**AIM OF THE TASK:**
All of the listing must be given again exactly, except that the images are dropped.
━━━ DATASET EXTRACT ━━━
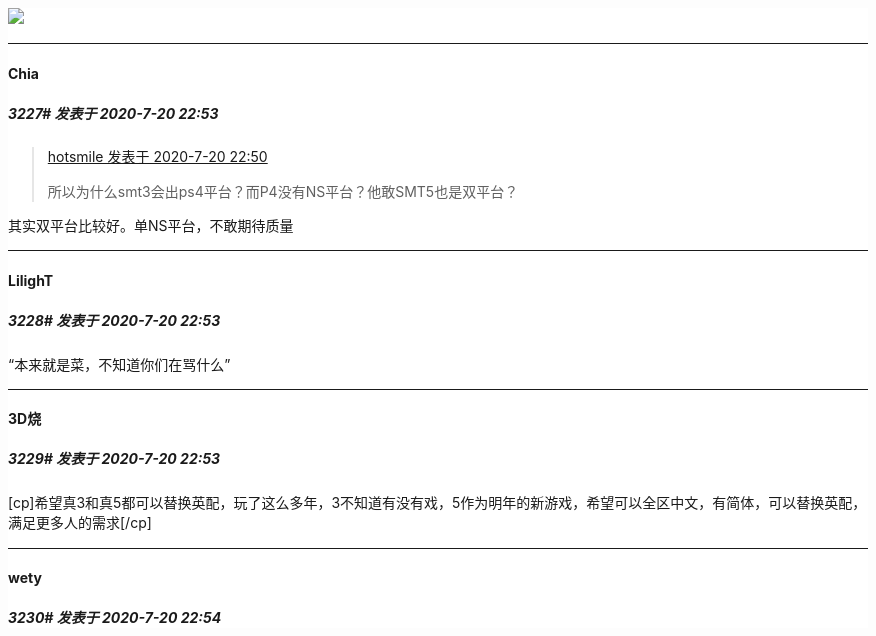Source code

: 

<img src="http://wx2.sinaimg.cn/large/44983dccgy1ggxtr44351j21hc0u0kjl.jpg" referrerpolicy="no-referrer">







-----

####  Chia  
##### 3227#       发表于 2020-7-20 22:53



<blockquote><a href="httphttps://bbs.saraba1st.com/2b/forum.php?mod=redirect&amp;goto=findpost&amp;pid=48168478&amp;ptid=1905029" target="_blank">hotsmile 发表于 2020-7-20 22:50</a>

所以为什么smt3会出ps4平台？而P4没有NS平台？他敢SMT5也是双平台？</blockquote>
其实双平台比较好。单NS平台，不敢期待质量







-----

####  LilighT  
##### 3228#       发表于 2020-7-20 22:53




“本来就是菜，不知道你们在骂什么”







-----

####  3D烧  
##### 3229#       发表于 2020-7-20 22:53




[cp]希望真3和真5都可以替换英配，玩了这么多年，3不知道有没有戏，5作为明年的新游戏，希望可以全区中文，有简体，可以替换英配，满足更多人的需求 ​​​[/cp]







-----

####  wety  
##### 3230#       发表于 2020-7-20 22:54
━━━
**ANSWER FOR THE TASK:**
Source code

: 

<img src="http://wx2.sinaimg.cn/large/44983dccgy1ggxtr44351j21hc0u0kjl.jpg" referrerpolicy="no-referrer">







-----

####  Chia  
##### 3227#       发表于 2020-7-20 22:53



<blockquote><a href="httphttps://bbs.saraba1st.com/2b/forum.php?mod=redirect&amp;goto=findpost&amp;pid=48168478&amp;ptid=1905029" target="_blank">hotsmile 发表于 2020-7-20 22:50</a>

所以为什么smt3会出ps4平台？而P4没有NS平台？他敢SMT5也是双平台？</blockquote>
其实双平台比较好。单NS平台，不敢期待质量







-----

####  LilighT  
##### 3228#       发表于 2020-7-20 22:53




“本来就是菜，不知道你们在骂什么”







-----

####  3D烧  
##### 3229#       发表于 2020-7-20 22:53




[cp]希望真3和真5都可以替换英配，玩了这么多年，3不知道有没有戏，5作为明年的新游戏，希望可以全区中文，有简体，可以替换英配，满足更多人的需求 ​​​[/cp]







-----

####  wety  
##### 3230#       发表于 2020-7-20 22:54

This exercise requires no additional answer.